EXERCISE TEXT Block Start

FIGS. 6A and 6B show schematically a representation of the sequence of operational steps performed by the printing head 20 during the silk-screening process described above. In FIG. 6A, the screen member 16 is shown positioned over the substrate 14, and a print squeegee 32, a flood squeegee 34, and a suction head 36 incorporating features of the present invention are positioned above the upper surface 18 of the screen member 16. The printing head 20 (shown schematically in FIGS. 1-3) includes each of the print squeegee 32, flood squeegee 34, and the suction head 36 in the preferred practice of the present invention. As represented by the arrows in FIG. 6A, the printing head 20 is advanced from left to right across the upper surface 18 of the screen member 16 during a flooding step, with the flood squeegee 34 in a lowered or flooding position to deposit a generally uniform layer 40 of a pattern-forming medium onto the upper surface 18 of the screen member 16. As before noted, this initial step in the silk-screening process may occur when the screen member 16 is either in its loading position (FIG. 3) of in its printing position (FIG. 2) but the former is preferred in order to permit a substrate to be loaded into position at the same time the flooding step is occurring. The pattern forming medium is selected to have a viscosity such that it remains on the upper surface 18 of the screen member 16 and does not pass through the perforated endless band 24 thereof unless subjected to an appropriate biasing force.

FIG. 6B shows the printing step wherein the flood squeegee 34 is in an upraised position and the print squeegee 32 is in a lowered or printing position as the printing head 20 moves in an opposite direction across the upper surface 18 of the screen member 16. During this printing step, the screen member 16 is in its printing position (FIG. 2) and preferably is spaced from but in close proximity to the upper surface of the substrate 14, as taught more fully in U.S. Pat. No. 3,731,623 to Bubley et al., which teachings are incorporated herein by reference. The print squeegee 32 engages the upper surface 18 of the screen member 16 and exerts a downward biasing force which forces portions of the layer 40 through the perforated endless band 24 of the screen member 16 to form a desired pattern on the substrate 14.

EXERCISE TEXT Block End
STORED DATA Block Start

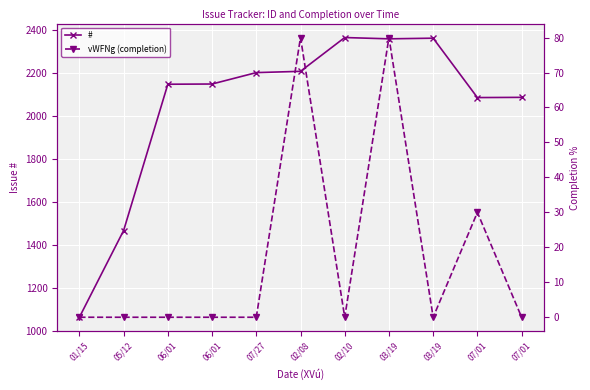

The value of # at 07/27 is 3782. True or false?

False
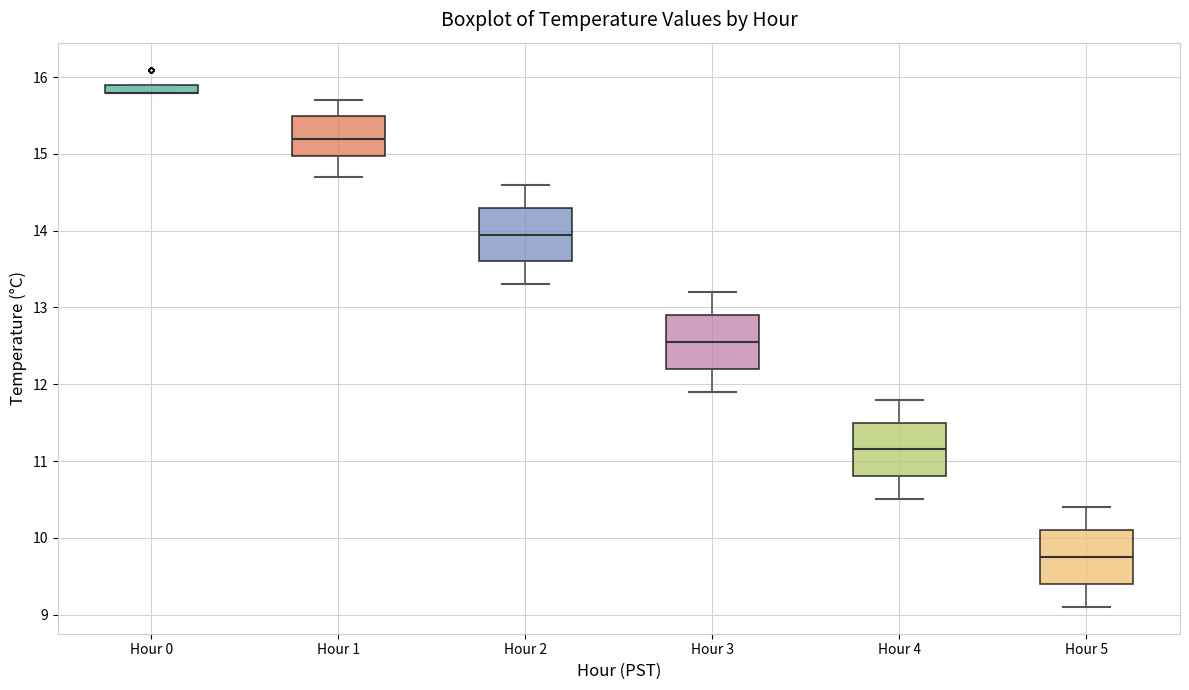

Where is the lower edge of the box for Hour 2 on the y-axis? The values are not printed on the chart, so give them approximately, as read against the axis.

13.6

STORED DATA Block End

### TASK REQUIREMENTS
[a] In the silk-screening passage, which squeegee is in a lowered position during the flooding step?
[b] Please repeat the silk-screening passage from "FIG. 6B shows" to "the substrate 14.".

### ANSWERS TO THE EXERCISES
[a] The flood squeegee 34.

[b]
FIG. 6B shows the printing step wherein the flood squeegee 34 is in an upraised position and the print squeegee 32 is in a lowered or printing position as the printing head 20 moves in an opposite direction across the upper surface 18 of the screen member 16. During this printing step, the screen member 16 is in its printing position (FIG. 2) and preferably is spaced from but in close proximity to the upper surface of the substrate 14, as taught more fully in U.S. Pat. No. 3,731,623 to Bubley et al., which teachings are incorporated herein by reference. The print squeegee 32 engages the upper surface 18 of the screen member 16 and exerts a downward biasing force which forces portions of the layer 40 through the perforated endless band 24 of the screen member 16 to form a desired pattern on the substrate 14.